O sentido de autoironia ou mesmo de autoparódia é das coisas mais terapêuticas que há.

É quase como se fosse um interruptor que se liga e desliga.

Posso acordar sem vontade nenhuma de me levantar e ir trabalhar mas, mal chego ao estúdio e abro o microfone, percebo, todos os dias, que é dos melhores empregos que se pode ter.

Como humorista, não me convém ter só bom humor. Tenho constatado que o mau humor pode ser ótimo para fazer piadas, porque me deixa mais ácido e sarcástico. Não subestimemos a magia do mau humor! No que toca à vida pessoal, vivo com um notável antídoto contra o mau humor que é a minha mulher.

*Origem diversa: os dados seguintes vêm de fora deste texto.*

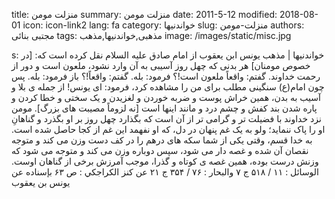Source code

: title: منزلت مومن
summary: منزلت مومن
date: 2011-5-12
modified: 2018-08-01
icon:  icon-link2
lang: fa
category: خواندنیها
slug: منزلت-مومن
authors: مجتبی بنائی
tags: مذهبی,خواندنیها,مذهب
image: /images/static/misc.jpg

s: خواندنیها | مذهب یونس ابن یعقوب از امام صادق علیه السلام نقل کرده است که:‏  ‏[در خصوص مومنان] هر بدنی که چهل روز آسیبی به آن وارد نشود، ملعون است  و دور از رحمت خداوند.‏  گفتم: واقعاً ملعون است!؟  فرمود: بله.‏  گفتم: واقعاً!؟  باز فرمود: بله.‏    پس چون امام(ع) سنگینی مطلب برای من را مشاهده کرد، فرمود:‏  ای یونس! از جمله ی بلا و آسیب به بدن، همین خراش پوست و ضربه خوردن و لغزیدن و یک سختی و خطا کردن و پاره شدن بند کفش و چشم درد و مانند اینها است [نه لزوماً مصیبت های بزرگ].‏    مومن نزد خداوند با فضیلت تر و گرامی تر از آن است که بگذارد چهل روز بر او بگذرد و گناهانِ او را پاک ننماید؛ ولو به یک غم پنهان در دل، که او نفهمد این غم از کجا حاصل شده است. ‏    به خدا قسم، وقتی یکی از شما سکه های درهم را در کف دست وزن می کند و متوجه نقصان آن شده و غصه دار می شود، سپس دوباره وزن می کند و متوجه می شود که وزنش درست بوده، همین غصه ی کوتاه و گذرا، موجب آمرزش برخی از گناهان اوست.‏    الوسائل : ۱۱ / ۵۱۸ ج ۷ والبحار : ۷۶ / ۳۵۴ ج ۲۱ عن كنز الكراجكي : ص ۶۳  بإسناده عن يونس بن يعقوب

Não só porque ela tem graça, mas porque tem tão pouca paciência para maus humores que relativiza e me faz ver que as minhas neuras, muitas vezes, são disparatadas. A minha tendência para interpretar tudo o que sinto e o que me rodeia como potencial material de comédia também ajuda a manter-me bem disposto.

Um dia pode estar a correr-me horrivelmente mas, depois de exclamar uns quantos impropérios e de sentir pena de mim próprio, dou por mim a pensar que essa situação ainda vai dar uma boa edição de «O Homem Que Mordeu o Cão» [a rubrica de humor que popularizou Nuno Markl]. Isso sublima as chatices. O meu conselho para que os leitores se riam cada vez mais é simples. Que se riam deles mesmos!

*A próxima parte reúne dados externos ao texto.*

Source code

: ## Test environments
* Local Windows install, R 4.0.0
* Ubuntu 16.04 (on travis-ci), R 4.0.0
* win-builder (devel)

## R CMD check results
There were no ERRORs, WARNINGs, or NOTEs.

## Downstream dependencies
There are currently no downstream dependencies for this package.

É uma coisa que, por vezes, faz falta aos portugueses. Parece haver um complexo de inferioridade que nos leva a rir mais daquilo que acontece aos outros do que daquilo que nos acontece a nós. Acho que o sentido de autoironia ou mesmo de autoparódia é das coisas mais terapêuticas que há. No meu caso específico, se eu não transformasse tantas das minhas pequenas angústias e misérias pessoais em humor, acho que já teria enlouquecido!

De um modo geral, a minha inspiração para a escrita é fruto de observação. Esta profissão deixou-me viciado em observar e em encontrar o ângulo cómico de quase tudo. Nunca consigo desligar por inteiro em férias. No caso de «O Homem Que Mordeu o Cão», o processo é mais pragmático.

Começo por fazer a ronda das agências noticiosas em busca de notícias estranhas. Depois, uso-as como ponto de partida para falar não apenas delas, mas de coisas que elas inspirem.